Just be aware that the group of geese may be decoys and the the people that put them there would appreciate if you or others didn't try to fish in them. Please respect the hunters they are just trying to enjoy their sport too.


----------



## stuckonshore (Jun 7, 2013)

Understood. I, nor anyone in our group, would be inclined to disturb anything that wasn't ours. We'll be out in the early morning fishing, midday we plan to have the dogs out for a swim, and maybe cruise around early evening. Hopefully, we will not be in anyone's way.


----------



## ducknut141 (Apr 26, 2017)

It's not the disturbing something that's not yours I have had fisherman in my decoys fishing it's very hard to get a goose to come in with a fishing boat in the decoys . I spoke to one last year that was very funny he didn't realize they were decoys and hunting season was open.

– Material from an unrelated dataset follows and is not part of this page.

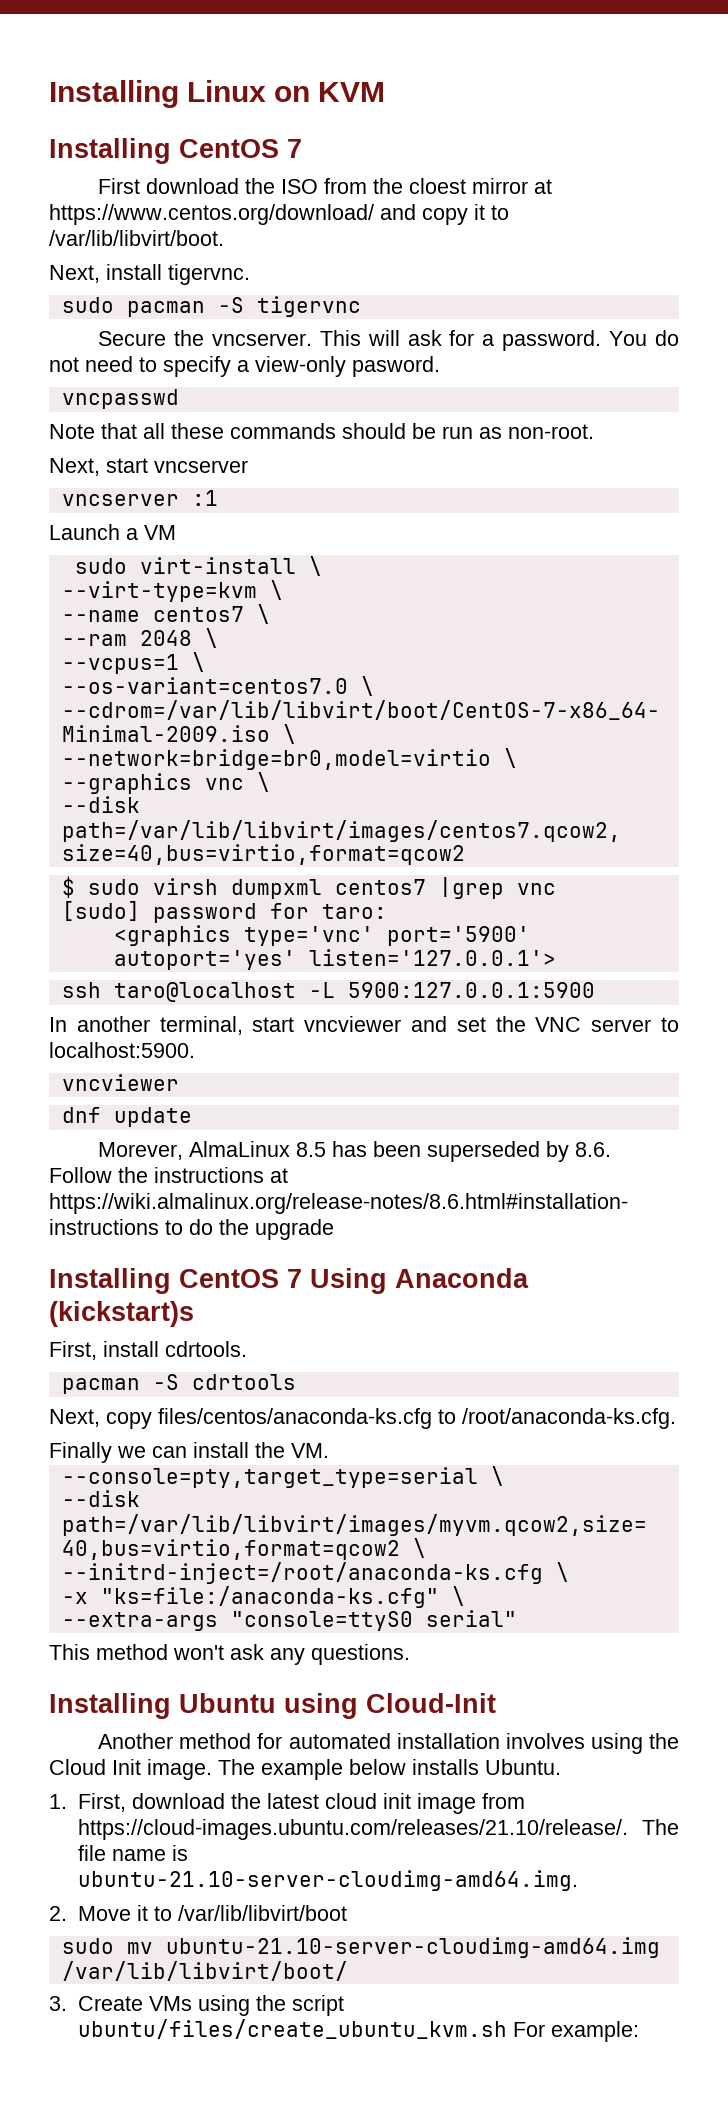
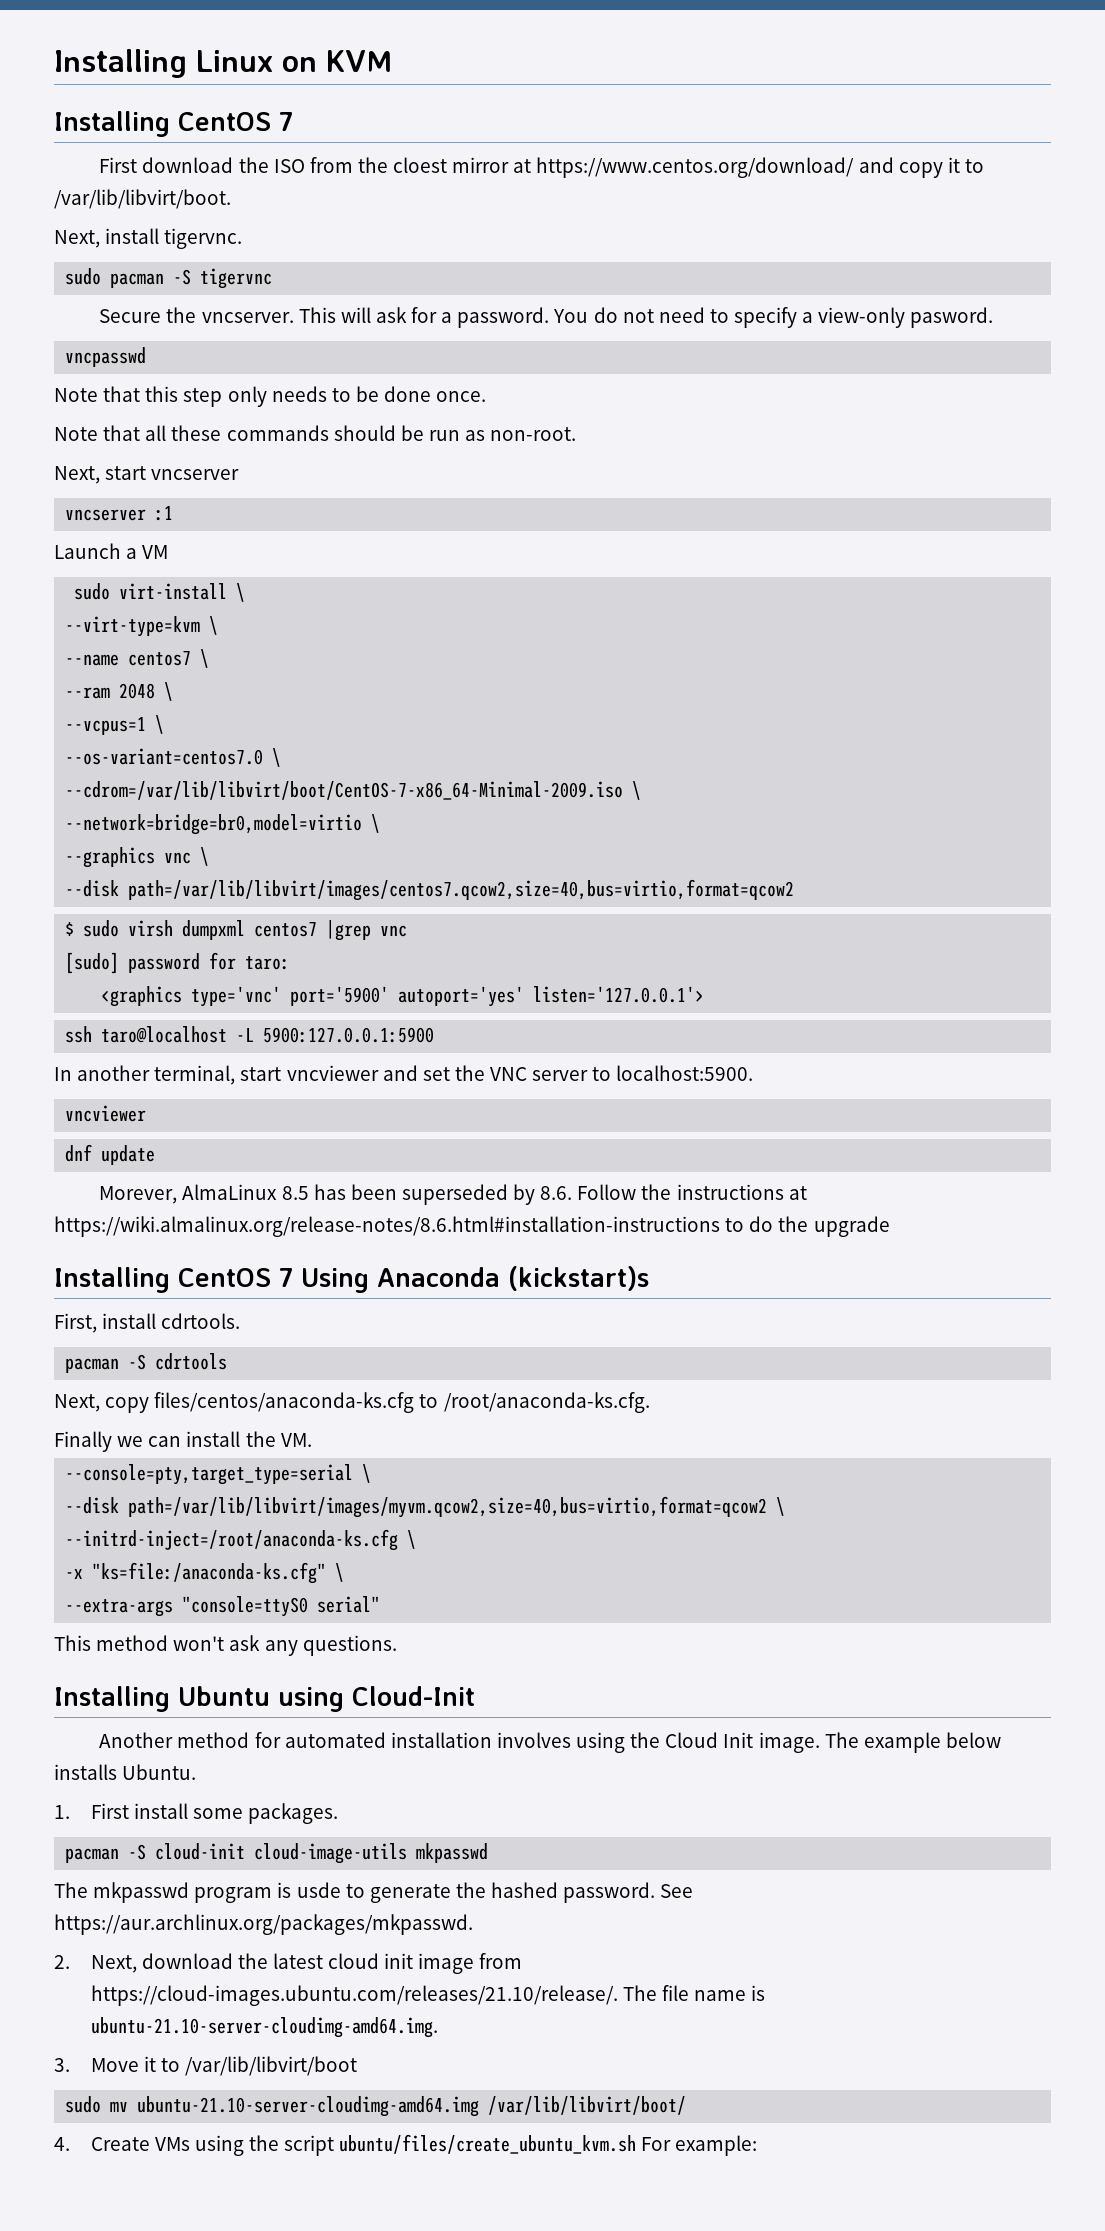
(179, 399) none -> [54,386,487,407] // Note that this step only needs to be done once.
[77,1793,126,1812] First, -> [90,1803,338,1824] [65,1843,489,1864] [54,1882,694,1903] [54,1914,473,1935] [54,1955,137,1973] First install some packages. // pacman -S cloud-init cloud-image-utils mkpasswd // The mkpasswd program is usde to generate the hashed password. See https://aur.archlinux.org/packages/mkpasswd. // 2. Next,
[49,1906,67,1921] 2. -> [54,2058,70,2072] 3.
[49,1996,67,2011] 3. -> [54,2137,70,2151] 4.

After we we chatted a bit and laughed he told us to kill all we could and motored off. He was very polite about it. We only need a little bit of shore line.


----------



## stuckonshore (Jun 7, 2013)

I had no idea. I'm glad you said something though, Thank You!


----------



## InlandKid (Aug 29, 2006)

Stuck, are you fishing from shore or a boat? And are you staying in the state camp ground on the south end or north end?


----------



## stuckonshore (Jun 7, 2013)

Hey inland,
We’re staying in a rental in central pymatuning (PA side). We’ll be renting a pontoon boat for a couple days.


----------



## ducknut141 (Apr 26, 2017)

Enjoy yourself good luck fishing.


----------



## InlandKid (Aug 29, 2006)

In the North end. Fish between Tuttle island and shore with buzz baits for largemouths, and fish the mud flat area north of Clark island and you should pick up a few largemouths.


----------



## stuckonshore (Jun 7, 2013)

Awesome! Thanks guys!


----------



## johnboy111711 (Apr 7, 2004)

I like to drive through the flocks to get them flying. helps the hunters out.


----------